Terungkap! Lautan Bumi Ternyata Semula Berwarna Hijau, Bukan Biru

ADVERTISEMENT

Terungkap! Lautan Bumi Ternyata Semula Berwarna Hijau, Bukan Biru

Callan Rahmadyvi Triyunanto - detikEdu
Rabu, 10 Des 2025 07:00 WIB
Terungkap! Lautan Bumi Ternyata Semula Berwarna Hijau, Bukan Biru
Samudra Hindia. Foto: REUTERS/Feisal Omar
Jakarta -

Detikers, Bumi kita mungkin tidak selalu memiliki lautan biru seperti yang kita kenal sekarang. Beberapa miliar tahun lalu, lautan purba justru berwarna hijau. Seperti apa itu? Simak penjelasannya!

Penelitian terbaru menunjukkan pada masa lampau, lautan bahkan mungkin tampak berwarna hijau. Para peneliti dari Nagoya University, Jepang, menemukan bahwa lautan purba bumi bisa memancarkan rona hijau selama lebih dari 2 miliar tahun.

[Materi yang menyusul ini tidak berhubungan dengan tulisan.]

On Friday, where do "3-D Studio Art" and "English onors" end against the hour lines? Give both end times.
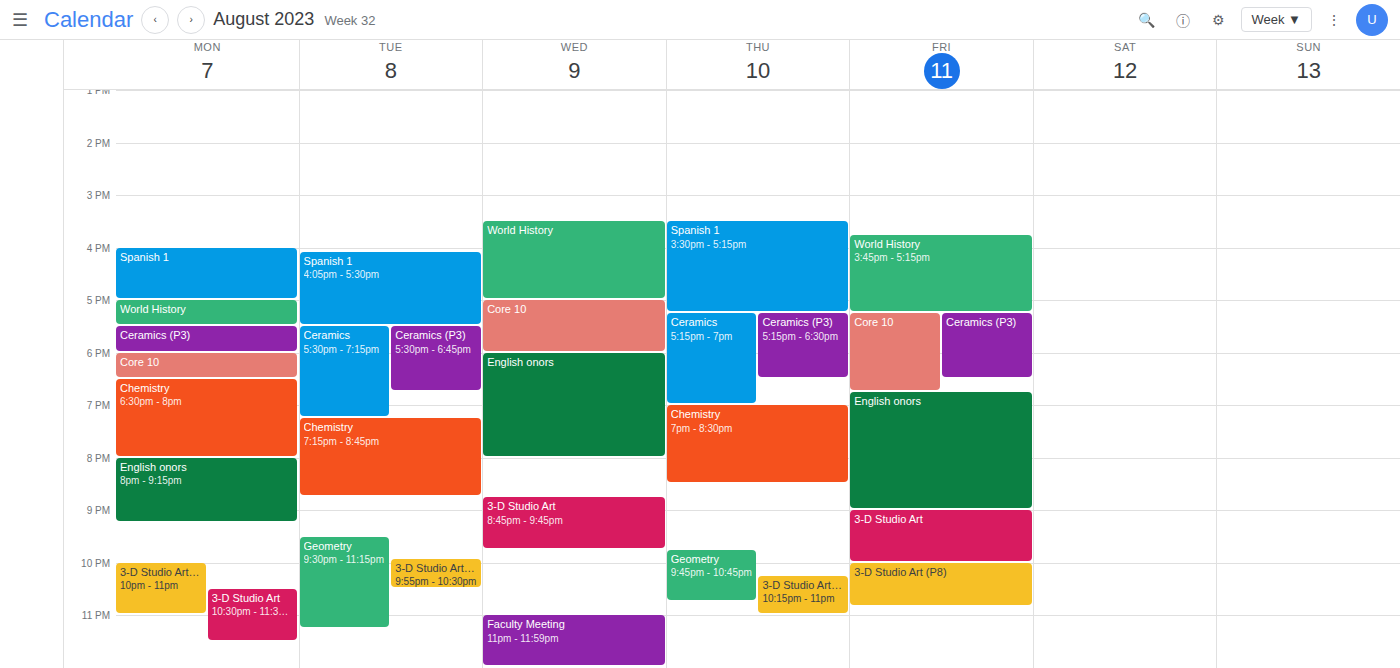
"3-D Studio Art": 10:00 PM, exactly on the 10 PM line. "English onors": 9:00 PM, exactly on the 9 PM line.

Meskipun Bumi terbentuk sekitar 4,5 miliar tahun lalu, sebagian besar perkiraan menunjukkan kehidupan pertama baru muncul sekitar 800 juta tahun kemudian. Namun, sebelum ada kehidupan, planet ini sudah ditutupi lautan luas dengan sistem ventilasi hidrotermal yang melepaskan besi ferrous dalam jumlah besar ke perairan.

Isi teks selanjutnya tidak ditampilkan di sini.